Big data, bigger opportunities
It is likely that somewhere between 70–80% of the information in the electronic health record is pathology data . These data are relatively readily available and represent the collective experience of the pathology profession. The amount of this data is enormous. There are more than 500 million pathology tests performed each year in Australia alone . We are now in what Sikaris has called the third phase of medical learning [(I) masters; (II) journals; (III) databases) and we have the capability of turning this enormous resource of data into information and knowledge.
Pathology is the study and diagnosis of disease and the new database mining tools combined with the pathology database allow us to use this data in a variety of ways including determination of reference intervals and new quality control techniques, diagnostic algorithms, defining the usefulness of newer and current tests, guiding treatment, and perhaps most excitingly in knowledge discovery. Pathology data can be used to determine many relationships between data sets including anomaly detection, association, clustering, classification and regression.

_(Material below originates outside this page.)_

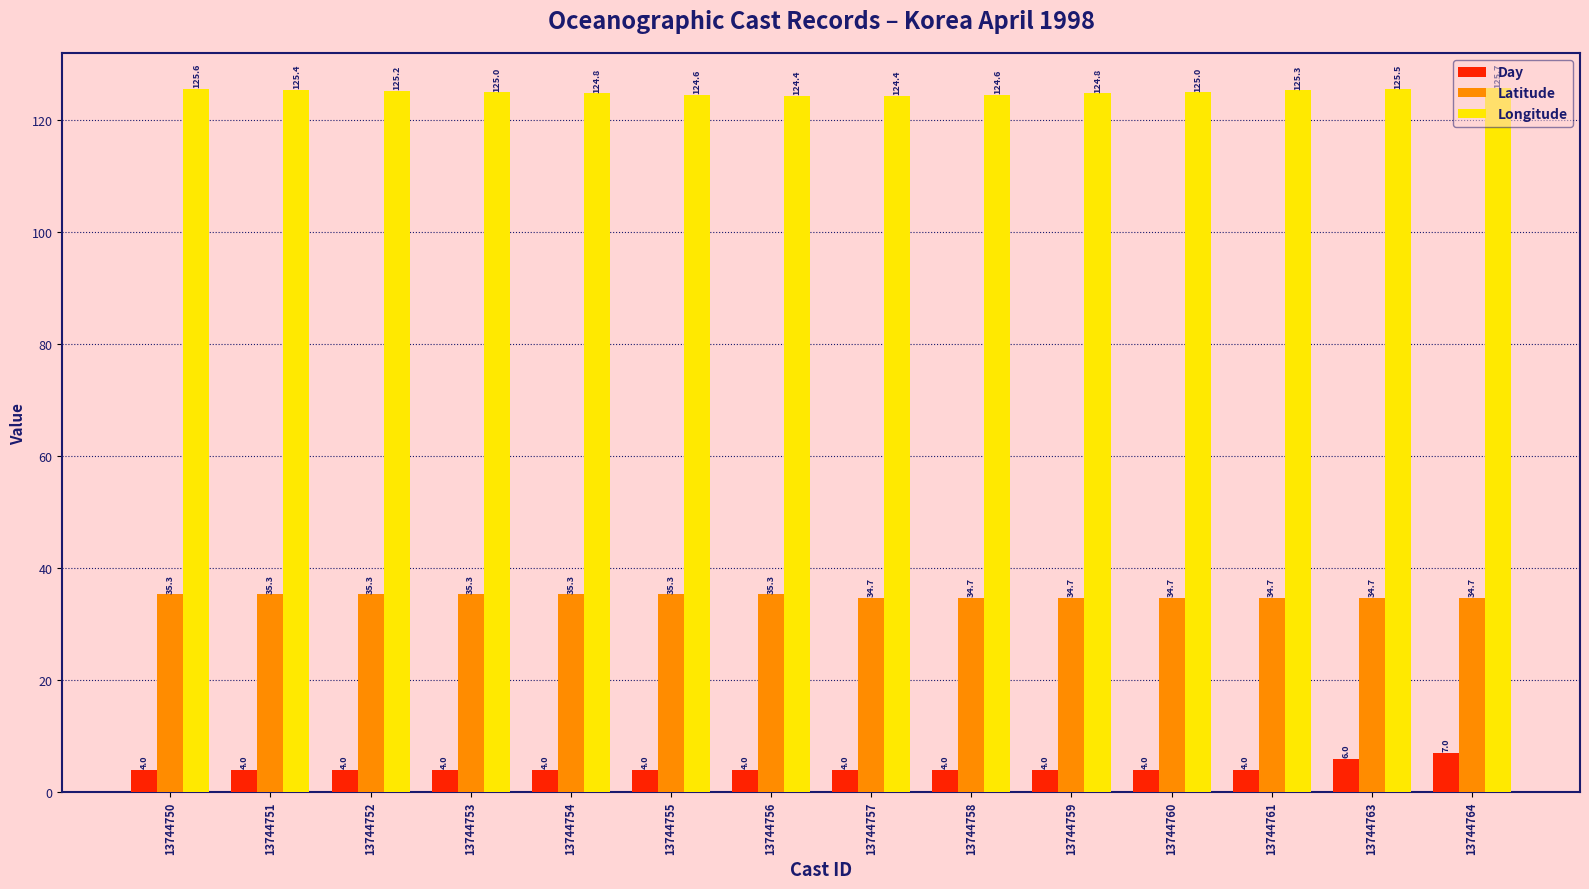

What is the minimum value shown in the chart?

4.0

Pathology (medical) data mining has unique problems related to the heterogeneity of the data classification, the ethical and legal issues of dealing with patient information, and the statistical philosophy of large data sets with missing elements .
Recognising the importance of pathology data mining, the Journal has introduced a new category of manuscript defined as “Clinical Database in Laboratory Medicine Research Column” which will highlight hot topics and major advances in the field. The Editors are willing to support articles that lead to greater insights into the issues described earlier. Papers that provide broad practical results that assist the readership in applying techniques to their data are sought. The column will serve as a source of advice and direction for laboratory staff and informaticians to exchange ideas and results to further this exciting move towards the widespread use of big laboratory data mining.